BitTorrent Seeks to Revamp Its Image With Bundle
BitTorrent has long been associated with Internet piracy, but the company hopes to rehabilitate its image and lure advertisers with Bundle, its new publishing platform.
BitTorrent has long been associated with Internet piracy, but the company hopes to rehabilitate its image and lure advertisers with Bundle, its new publishing platform.
Torrenting has a reputation for infuriating artists and terrifying advertisers, but BitTorrent is hoping a new suite of products can rehabilitate the company’s image by luring publishers interested in the legal side of file sharing.
There’s nothing inherently illegal about BitTorrent’s platform, which makes it easier to move large files from one computer to another using minimum bandwidth by breaking down and distributing files in small chunks. However, the file-sharing system has long been associated with Internet piracy, an association that BitTorrent’s chief marketing officer (CMO), Jascha Kaykas-Wolff, believes isn’t fair. Even though the BitTorrent platform is used by illegal torrenting sites like The Pirate Bay, the company is not associated with such sites and is making an effort to help the public understand the separation between illegal torrenting and BitTorrent.
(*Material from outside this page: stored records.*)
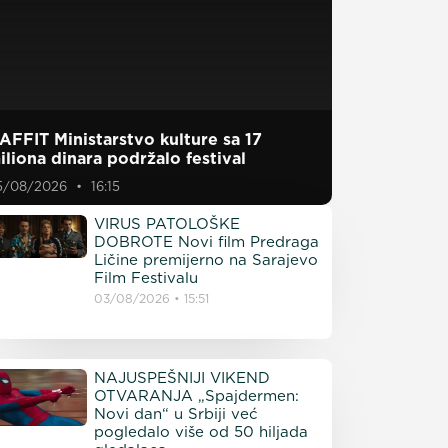
AFFIT Ministarstvo kulture sa 17
iliona dinara podržalo festival
5/08/2026
16:15
VIRUS PATOLOŠKE
DOBROTE Novi film Predraga
Ličine premijerno na Sarajevo
Film Festivalu
03/08/2026
15:51
NAJUSPEŠNIJI VIKEND
OTVARANJA „Spajdermen:
Novi dan“ u Srbiji već
pogledalo više od 50 hiljada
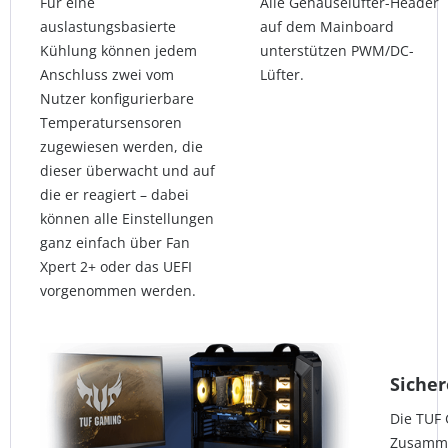
Für eine
Alle Gehäuselüfter-Header
auslastungsbasierte
auf dem Mainboard
Kühlung können jedem
unterstützen PWM/DC-
Anschluss zwei vom
Lüfter.
Nutzer konfigurierbare
Temperatursensoren
zugewiesen werden, die
dieser überwacht und auf
die er reagiert – dabei
können alle Einstellungen
ganz einfach über Fan
Xpert 2+ oder das UEFI
vorgenommen werden.
Siche
Die TUF 
Zusamme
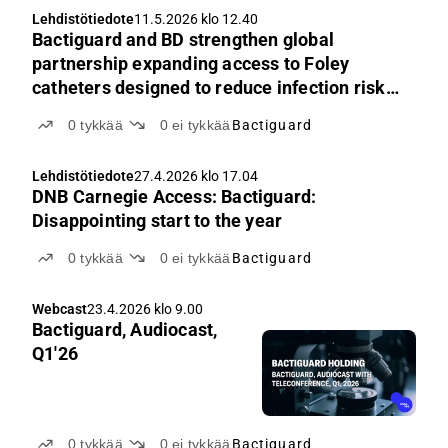
Lehdistötiedote
11.5.2026 klo 12.40
Bactiguard and BD strengthen global
partnership expanding access to Foley
catheters designed to reduce infection risk
for patients worldwide
0
tykkää
0
ei tykkää
Bactiguard
Lehdistötiedote
27.4.2026 klo 17.04
DNB Carnegie Access: Bactiguard:
Disappointing start to the year
0
tykkää
0
ei tykkää
Bactiguard
Webcast
23.4.2026 klo 9.00
Bactiguard, Audiocast,
Q1'26
0
tykkää
0
ei tykkää
Bactiguard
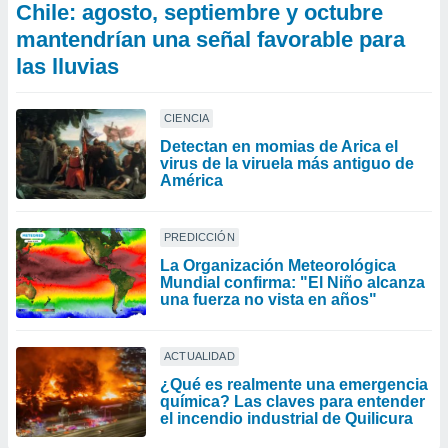
Chile: agosto, septiembre y octubre
mantendrían una señal favorable para
las lluvias
CIENCIA
Detectan en momias de Arica el
virus de la viruela más antiguo de
América
PREDICCIÓN
La Organización Meteorológica
Mundial confirma: "El Niño alcanza
una fuerza no vista en años"
ACTUALIDAD
¿Qué es realmente una emergencia
química? Las claves para entender
el incendio industrial de Quilicura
“We have always been on the opposing side of piracy,” says Kaykas-Wolff. “There’s an open-source version of the BitTorrent protocol that’s being exploited, but there’s nothing inherently illegal or infringing about the protocol.”
The file-sharing system and the company share the same name, but BitTorrent hopes two new products, Sync and Bundle, will help to clear up the confusion. BitTorrent Sync is a peer-to-peer file synchronization tool akin to Dropbox, while Bundle uses BitTorrent’s file-sharing technology to allow publishers to distribute a combination of free and gated content. Kaykas-Wolff calls Bundle the company’s “bright and shining star” and believes that this will be the product that will finally change the way advertisers and artists alike see BitTorrent.
Bundle offers marketers more space to create unlimited content. The system “isn’t just about streaming video. It isn’t just about streaming music files. It’s about giving the immersive experience. This is a very unique proposition for creative brands.”
Bundle also gives advertisers access to a wide audience. BitTorrent boasts 140 million monthly users, mostly male techies 18 to 24 years old, a notoriously difficult-to-reach demographic.
GE is one of the first major brands to advertise with BitTorrent. The company recently created a Bundle with musician Matthew Dear featuring a song made from the sounds of thousands GE machines like turbines and medical equipment. The campaign has been largely successful, especially with BitTorrent’s built-in audience, who downloaded the song more than 1.5 million times from BitTorrent. The same song was downloaded just 38,000 times on competing platform SoundCloud.
In the future, Kaykas-Wolff hopes to see Bundle used for all types of publishing, from short films and branded video content to books. The company will also soon allow artists and businesses to sell their content directly. Currently, the site has a gate that allows brands to collect e-mail addresses from potential customers. But soon, Bundle users will have the ability to “create content and charge whatever they think they should be able to charge.”
Kaykas-Wolff is confident that Bundle will change the way the public views the company. “When folks first heard what an mp3 was, it was ‘Oh my gosh, be afraid of it’ because it was being misused, but then the point of view matured, and all these businesses figured out how to make tons of money off of it.”
Now, BitTorrent is betting on businesses figuring out the same thing with Bundle.